** Data supplied follows **
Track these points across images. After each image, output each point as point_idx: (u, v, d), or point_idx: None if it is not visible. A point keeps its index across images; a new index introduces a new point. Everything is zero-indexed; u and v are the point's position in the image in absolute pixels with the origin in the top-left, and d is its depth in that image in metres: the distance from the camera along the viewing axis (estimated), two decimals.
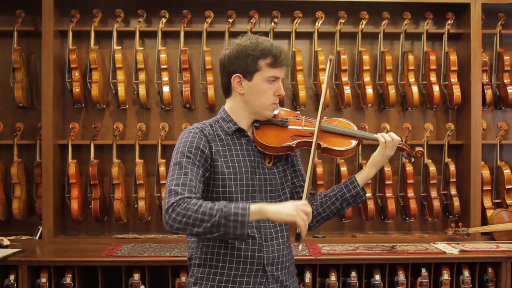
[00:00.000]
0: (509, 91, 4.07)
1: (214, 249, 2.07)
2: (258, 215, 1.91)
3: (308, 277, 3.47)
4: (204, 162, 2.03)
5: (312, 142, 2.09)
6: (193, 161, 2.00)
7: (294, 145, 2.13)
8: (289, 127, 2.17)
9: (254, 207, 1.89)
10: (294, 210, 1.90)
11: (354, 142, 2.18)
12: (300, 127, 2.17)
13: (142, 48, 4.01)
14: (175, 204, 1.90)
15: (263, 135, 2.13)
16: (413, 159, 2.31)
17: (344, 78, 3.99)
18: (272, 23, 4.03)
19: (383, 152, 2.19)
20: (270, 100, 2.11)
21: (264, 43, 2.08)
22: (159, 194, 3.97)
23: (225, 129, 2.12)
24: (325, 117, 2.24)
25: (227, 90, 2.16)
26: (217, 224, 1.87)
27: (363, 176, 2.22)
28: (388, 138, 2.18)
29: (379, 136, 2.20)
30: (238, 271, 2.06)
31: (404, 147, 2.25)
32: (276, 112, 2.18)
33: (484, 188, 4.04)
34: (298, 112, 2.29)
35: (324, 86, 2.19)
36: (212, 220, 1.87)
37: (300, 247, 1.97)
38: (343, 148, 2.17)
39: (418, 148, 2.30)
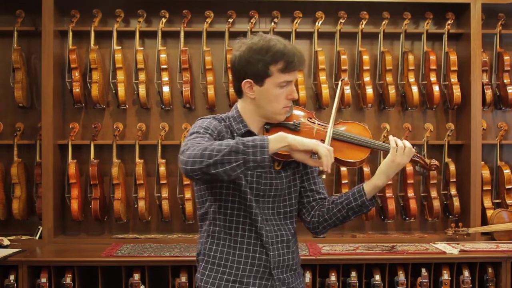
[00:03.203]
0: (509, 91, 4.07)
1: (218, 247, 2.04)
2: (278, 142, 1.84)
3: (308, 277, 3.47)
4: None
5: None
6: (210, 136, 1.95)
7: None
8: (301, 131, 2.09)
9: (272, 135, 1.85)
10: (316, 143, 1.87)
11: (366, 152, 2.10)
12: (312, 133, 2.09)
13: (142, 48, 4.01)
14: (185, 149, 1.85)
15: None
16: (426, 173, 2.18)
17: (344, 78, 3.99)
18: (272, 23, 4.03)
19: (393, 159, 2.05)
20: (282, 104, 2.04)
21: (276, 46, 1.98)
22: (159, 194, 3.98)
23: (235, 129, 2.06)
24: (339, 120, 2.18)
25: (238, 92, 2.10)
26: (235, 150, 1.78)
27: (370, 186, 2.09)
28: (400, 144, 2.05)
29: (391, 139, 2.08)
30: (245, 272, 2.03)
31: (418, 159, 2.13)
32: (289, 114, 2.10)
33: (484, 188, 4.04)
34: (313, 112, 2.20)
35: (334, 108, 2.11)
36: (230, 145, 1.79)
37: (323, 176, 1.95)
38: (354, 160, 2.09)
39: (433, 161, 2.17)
** End of Data supplied **
> _Task requirements_: What is needed is an exact copy of every record above, minus the images.

> _Solution for this problem_:
Track these points across images. After each image, output each point as point_idx: (u, v, d), or point_idx: None if it is not visible. A point keeps its index across images; a new index introduces a new point. Everything is zero-indexed; u and v are the point's position in the image in absolute pixels with the origin in the top-left, and d is its depth in that image in metres: the distance from the camera along the viewing axis (estimated), two decimals.
[00:00.000]
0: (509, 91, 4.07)
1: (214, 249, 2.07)
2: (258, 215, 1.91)
3: (308, 277, 3.47)
4: (204, 162, 2.03)
5: (312, 142, 2.09)
6: (193, 161, 2.00)
7: (294, 145, 2.13)
8: (289, 127, 2.17)
9: (254, 207, 1.89)
10: (294, 210, 1.90)
11: (354, 142, 2.18)
12: (300, 127, 2.17)
13: (142, 48, 4.01)
14: (175, 204, 1.90)
15: (263, 135, 2.13)
16: (413, 159, 2.31)
17: (344, 78, 3.99)
18: (272, 23, 4.03)
19: (383, 152, 2.19)
20: (270, 100, 2.11)
21: (264, 43, 2.08)
22: (159, 194, 3.97)
23: (225, 129, 2.12)
24: (325, 117, 2.24)
25: (227, 90, 2.16)
26: (217, 224, 1.87)
27: (363, 176, 2.22)
28: (388, 138, 2.18)
29: (379, 136, 2.20)
30: (238, 271, 2.06)
31: (404, 147, 2.25)
32: (276, 112, 2.18)
33: (484, 188, 4.04)
34: (298, 112, 2.29)
35: (324, 86, 2.19)
36: (212, 220, 1.87)
37: (300, 247, 1.97)
38: (343, 148, 2.17)
39: (418, 148, 2.30)
[00:03.203]
0: (509, 91, 4.07)
1: (218, 247, 2.04)
2: (278, 142, 1.84)
3: (308, 277, 3.47)
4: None
5: None
6: (210, 136, 1.95)
7: None
8: (301, 131, 2.09)
9: (272, 135, 1.85)
10: (316, 143, 1.87)
11: (366, 152, 2.10)
12: (312, 133, 2.09)
13: (142, 48, 4.01)
14: (185, 149, 1.85)
15: None
16: (426, 173, 2.18)
17: (344, 78, 3.99)
18: (272, 23, 4.03)
19: (393, 159, 2.05)
20: (282, 104, 2.04)
21: (276, 46, 1.98)
22: (159, 194, 3.98)
23: (235, 129, 2.06)
24: (339, 120, 2.18)
25: (238, 92, 2.10)
26: (235, 150, 1.78)
27: (370, 186, 2.09)
28: (400, 144, 2.05)
29: (391, 139, 2.08)
30: (245, 272, 2.03)
31: (418, 159, 2.13)
32: (289, 114, 2.10)
33: (484, 188, 4.04)
34: (313, 112, 2.20)
35: (334, 108, 2.11)
36: (230, 145, 1.79)
37: (323, 176, 1.95)
38: (354, 160, 2.09)
39: (433, 161, 2.17)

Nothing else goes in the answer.